This week the UK Government’s AI Safety Summit will seek to answer some of the big questions around the use of artificial intelligence.
The two day event, where attendees will include billionaire entrepreneur Elon Musk, US Vice President Kamala Harris, China’s tech vice minister Wu Zhaohui and executives from the world's best-known AI companies, will consider how to manage the risk AI poses, and help to shape the role it will play in society. Speaking ahead of the summit, two AI experts from Saïd Business School at the University of Oxford, talked about the issues they hope to see covered by industry leaders and government officials.
Professor of Operations Management, Matthias Holweg, weighed into the debate around the existential risks many believe AI could hold. He said: ‘The debate on AI regulation very often descends into pointing to existential risks, but those fears are misplaced, in my view. We are several key development stages away for AI to become that powerful or go out of control. And we do not have any credible path (yet) on how AI could ever become sentient.’
Matthias still deems regulation to be crucial, and insists there must be conformity across AI system, before they are launched to the public. He explains: ‘The clear and present danger, and why AI regulation is very important, is that these systems decide on the access to essential services, like finance or education. If we don’t ensure AI systems conform prior to being launched, we risk excluding and/or exploiting certain parts of the population. And in the worst case, propagate existing biases into the future, without anyone noticing.’
Warning against a parochial approach to regulation, Matthias predicted the rules will ultimately be decided by America, the EU and big tech firms. He added: ‘While the UK efforts to develop its own AI regulation are laudable, they miss the point that firms will seek to comply with one global standard. What the UK may or may not decide, is quite frankly irrelevant to most AI operators.’

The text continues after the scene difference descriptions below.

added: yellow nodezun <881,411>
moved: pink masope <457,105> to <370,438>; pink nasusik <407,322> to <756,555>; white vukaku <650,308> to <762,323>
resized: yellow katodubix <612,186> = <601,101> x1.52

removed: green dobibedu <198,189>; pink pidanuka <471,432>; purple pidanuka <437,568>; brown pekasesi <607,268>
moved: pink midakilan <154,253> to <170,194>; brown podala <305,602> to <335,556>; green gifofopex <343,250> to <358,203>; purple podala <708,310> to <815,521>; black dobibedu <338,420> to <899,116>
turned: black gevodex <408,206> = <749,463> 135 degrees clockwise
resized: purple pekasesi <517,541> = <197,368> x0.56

In research carried out by Matthias and academic colleagues at the Oxford Internet Institute, they developed a comprehensive AI failure database, which identifies how and why AI systems fail, mainly around privacy intrusions, followed by discriminatory predictions (bias). More recently, the problem of ‘hallucination’ has been added thanks to the proliferation of generative AI.

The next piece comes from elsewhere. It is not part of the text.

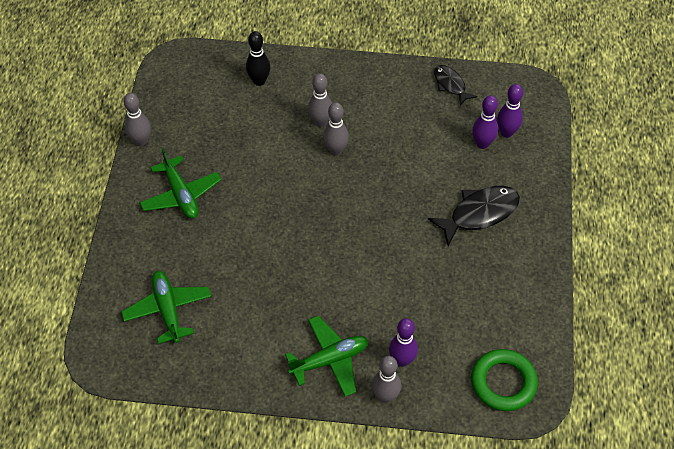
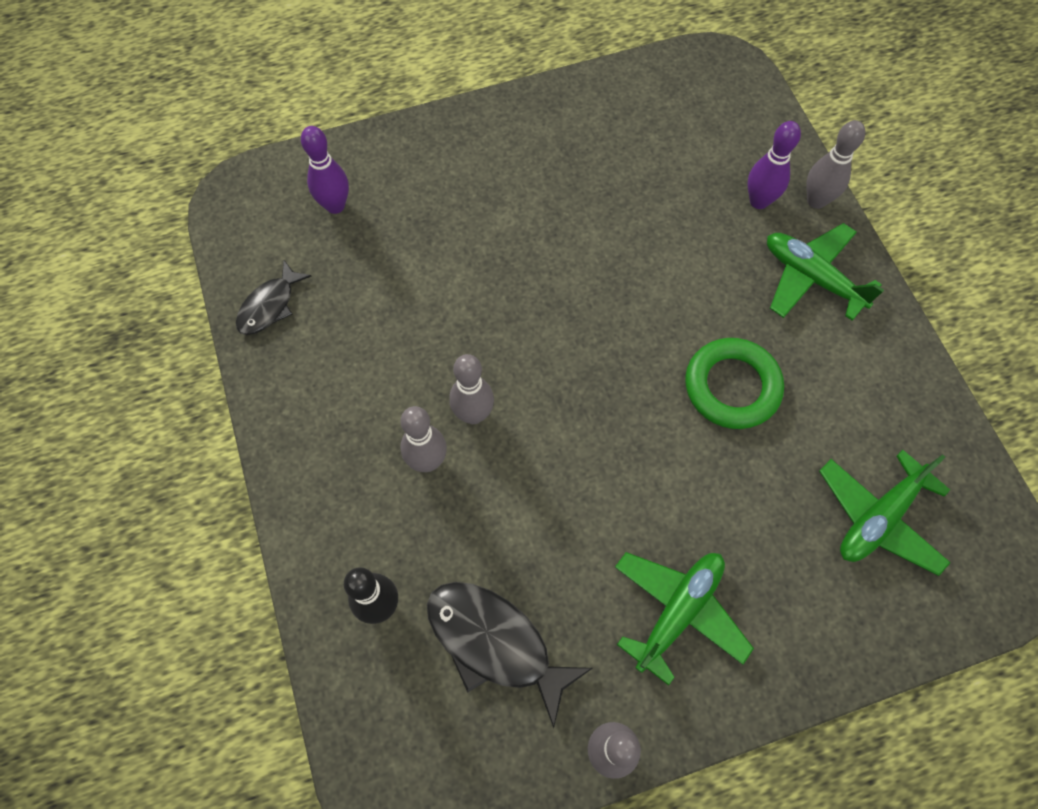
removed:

Senior Fellow in Management Practice, Alex Connock, outlined how the ownership and regulation of Large Language Models (LLM) and the importance of the UK having rights to the intellectual property of the LLMs is fundamental to avoiding the UK becoming a ‘factory’ of content for other nations.
He said: ‘The UK entertainment industry has become largely a fabrication facility for Hollywood studios to produce intellectual property (IP) in the UK, but own it overseas. That is a microcosm of what could happen with large language models, the driving resource of generative AI. Without ownership, the UK will be merely a factory for the production of content and algorithms that are ultimately owned in California, Abu Dhabi, Beijing. The UK government needs to make sure that the IP of at least some of these LLMs is UK owned as well as based in the major UK AI companies.’

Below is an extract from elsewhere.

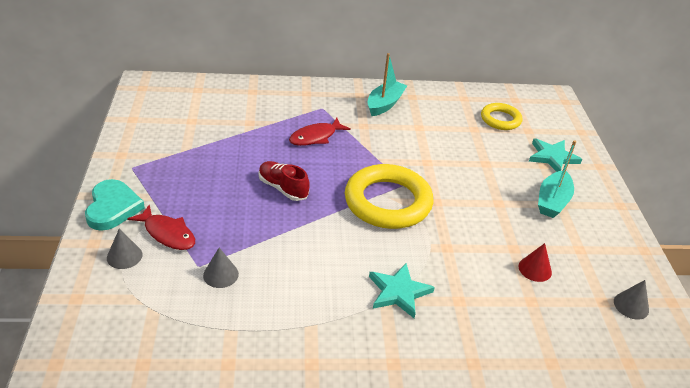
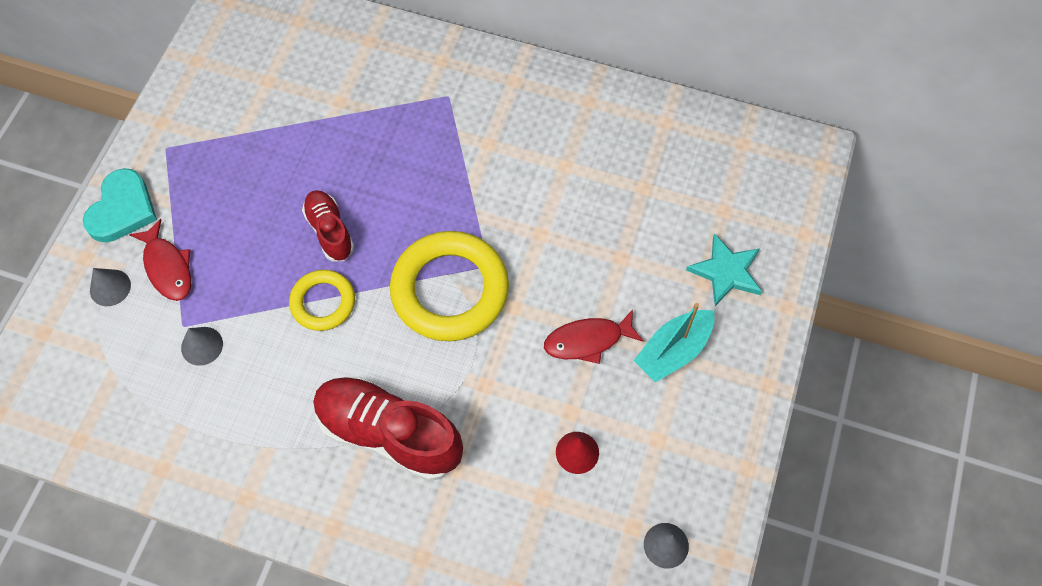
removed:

Alex also posed questions to the UK government over the regulation of facial recognition systems and deep fake technology, stating that Prime Minister Rishi Sunak ‘must ensure a system is created whereby all makers of generative image systems have to also provide a watermark key by which the outputs of those systems can be back traced to its core maker.’
Echoing Matthias’ concerns, Alex also called for greater algorithmic transparency. He said: ‘Can the UK put in place measures to make algorithms used in for instance insurance and health screening, not be ‘black box’ but instead be transparent and therefore capable of regulation?’